Input: ([[1, 1], [2, 1]],)

Expected Output: [[1, 1], [2, 1]]

Explanation: Both nodes' random pointers target node 1 (the second node), including node 1 pointing to itself — a self-reference. The interleaving method resolves it correctly without special handling.

Input: ([],)

Expected Output: []

Explanation: Empty list edge case: nothing to copy, return an empty encoding.

Input: ([[5, 0]],)

Expected Output: [[5, 0]]

Explanation: Single node whose random points to itself. Exercises the self-reference pitfall on a one-element list.

Input: ([[3, -1]],)

Expected Output: [[3, -1]]

Explanation: Single node with a null random pointer.

Input: ([[1, -1], [2, -1], [3, -1]],)

Expected Output: [[1, -1], [2, -1], [3, -1]]

Explanation: All random pointers null — verifies the next chain alone is copied correctly and nulls stay null.

Input: ([[-7, 2], [0, 0], [4, 1]],)

Expected Output: [[-7, 2], [0, 0], [4, 1]]

Explanation: Negative and zero values plus randoms forming a cross/cycle pattern (0->2, 1->0, 2->1).

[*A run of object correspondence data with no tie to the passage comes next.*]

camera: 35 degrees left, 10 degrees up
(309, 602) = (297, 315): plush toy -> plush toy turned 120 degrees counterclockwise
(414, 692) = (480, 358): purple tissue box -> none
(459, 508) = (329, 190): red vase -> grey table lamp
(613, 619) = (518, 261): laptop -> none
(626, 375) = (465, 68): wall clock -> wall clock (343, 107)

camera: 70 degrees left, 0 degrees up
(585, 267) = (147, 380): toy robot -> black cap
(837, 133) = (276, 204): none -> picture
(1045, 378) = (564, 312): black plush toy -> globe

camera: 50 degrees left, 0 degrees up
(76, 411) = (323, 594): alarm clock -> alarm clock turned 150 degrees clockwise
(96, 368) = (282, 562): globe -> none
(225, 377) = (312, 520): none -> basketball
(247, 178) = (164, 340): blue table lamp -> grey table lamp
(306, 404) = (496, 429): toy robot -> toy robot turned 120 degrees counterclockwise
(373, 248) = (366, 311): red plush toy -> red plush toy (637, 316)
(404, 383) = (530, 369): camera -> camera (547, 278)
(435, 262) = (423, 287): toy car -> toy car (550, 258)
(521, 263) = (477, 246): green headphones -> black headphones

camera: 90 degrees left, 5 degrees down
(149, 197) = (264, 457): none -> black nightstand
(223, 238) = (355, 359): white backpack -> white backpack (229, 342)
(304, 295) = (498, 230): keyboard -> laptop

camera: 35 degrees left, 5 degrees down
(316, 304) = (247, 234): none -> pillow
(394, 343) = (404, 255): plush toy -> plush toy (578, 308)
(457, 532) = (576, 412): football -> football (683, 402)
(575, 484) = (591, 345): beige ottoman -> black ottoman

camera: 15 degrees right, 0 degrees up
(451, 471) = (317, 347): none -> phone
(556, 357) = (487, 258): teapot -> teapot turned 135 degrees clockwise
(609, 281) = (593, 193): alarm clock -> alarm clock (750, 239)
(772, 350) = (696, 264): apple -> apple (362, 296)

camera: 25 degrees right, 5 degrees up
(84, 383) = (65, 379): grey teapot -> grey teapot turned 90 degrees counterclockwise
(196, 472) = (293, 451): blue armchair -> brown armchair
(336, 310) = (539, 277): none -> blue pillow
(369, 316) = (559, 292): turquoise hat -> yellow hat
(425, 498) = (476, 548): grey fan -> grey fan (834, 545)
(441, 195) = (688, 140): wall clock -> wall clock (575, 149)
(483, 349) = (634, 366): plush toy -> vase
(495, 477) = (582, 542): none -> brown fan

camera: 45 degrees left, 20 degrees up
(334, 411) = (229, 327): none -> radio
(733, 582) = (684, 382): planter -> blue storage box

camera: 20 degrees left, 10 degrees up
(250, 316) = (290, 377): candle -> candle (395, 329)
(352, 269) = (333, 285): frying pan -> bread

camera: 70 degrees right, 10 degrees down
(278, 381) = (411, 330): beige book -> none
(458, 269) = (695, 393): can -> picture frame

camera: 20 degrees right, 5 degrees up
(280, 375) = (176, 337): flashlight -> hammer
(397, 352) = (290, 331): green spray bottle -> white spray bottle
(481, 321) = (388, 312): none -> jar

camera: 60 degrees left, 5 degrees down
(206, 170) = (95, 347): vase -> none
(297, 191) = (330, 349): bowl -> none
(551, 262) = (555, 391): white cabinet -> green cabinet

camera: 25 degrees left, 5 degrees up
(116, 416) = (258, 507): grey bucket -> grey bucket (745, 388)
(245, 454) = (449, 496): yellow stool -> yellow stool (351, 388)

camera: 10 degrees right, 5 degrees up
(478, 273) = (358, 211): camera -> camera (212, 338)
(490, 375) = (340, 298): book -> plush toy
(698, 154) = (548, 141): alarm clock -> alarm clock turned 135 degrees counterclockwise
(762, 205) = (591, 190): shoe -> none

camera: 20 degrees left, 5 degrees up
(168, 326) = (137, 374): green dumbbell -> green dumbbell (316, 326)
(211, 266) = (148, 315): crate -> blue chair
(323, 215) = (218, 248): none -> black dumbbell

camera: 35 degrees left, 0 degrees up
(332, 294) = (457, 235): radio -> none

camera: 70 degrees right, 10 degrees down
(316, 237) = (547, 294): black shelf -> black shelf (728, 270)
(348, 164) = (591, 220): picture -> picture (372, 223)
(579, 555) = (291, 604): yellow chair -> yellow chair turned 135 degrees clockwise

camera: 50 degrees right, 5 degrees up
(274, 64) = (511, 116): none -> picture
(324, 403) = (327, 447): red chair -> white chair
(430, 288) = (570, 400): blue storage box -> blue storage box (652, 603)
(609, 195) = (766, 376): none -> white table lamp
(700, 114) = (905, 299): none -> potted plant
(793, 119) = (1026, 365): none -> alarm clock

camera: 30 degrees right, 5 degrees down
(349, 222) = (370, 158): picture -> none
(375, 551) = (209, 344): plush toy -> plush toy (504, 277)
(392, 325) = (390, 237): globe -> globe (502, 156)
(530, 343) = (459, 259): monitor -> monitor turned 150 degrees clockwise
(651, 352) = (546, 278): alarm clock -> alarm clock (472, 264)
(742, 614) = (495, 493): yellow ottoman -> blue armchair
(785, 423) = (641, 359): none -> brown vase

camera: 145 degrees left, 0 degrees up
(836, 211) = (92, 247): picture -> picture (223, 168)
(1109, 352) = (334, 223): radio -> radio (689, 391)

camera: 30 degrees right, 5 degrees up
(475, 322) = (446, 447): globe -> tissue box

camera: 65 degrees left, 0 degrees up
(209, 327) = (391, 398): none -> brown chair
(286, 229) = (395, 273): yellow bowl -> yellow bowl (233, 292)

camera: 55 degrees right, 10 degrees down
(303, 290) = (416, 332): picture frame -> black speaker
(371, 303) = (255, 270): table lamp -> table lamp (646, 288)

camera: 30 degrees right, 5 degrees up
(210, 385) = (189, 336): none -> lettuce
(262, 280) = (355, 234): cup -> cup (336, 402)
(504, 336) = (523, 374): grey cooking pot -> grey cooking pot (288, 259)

Confirms value sign handling and cyclic random pointers.

Hints

  1. Baseline (O(n) space): make a copy of every node first, store a map from each original node to its copy, then do a second pass setting copy.next = map[orig.next] and copy.random = map[orig.random].
  2. To reach O(1) extra space, eliminate the map by weaving each copy directly behind its original: A -> A' -> B -> B' -> ... Now the copy of any node X is simply X.next.
  3. With the interleaving in place, random wiring is local: for each original node cur, set cur.next.random = cur.random.next (skip when cur.random is null). cur.random.next is exactly the copy of cur.random.
  4. Finally, unzip the two lists in a third pass so the original list is restored to its initial state and the copied list stands alone. Handle the last node's next carefully to avoid a None dereference.
  5. Pitfalls: a null random must stay null; a self-reference (random points to its own node) and random cycles are handled automatically because cur.random.next always resolves to the right copy — no special-casing needed.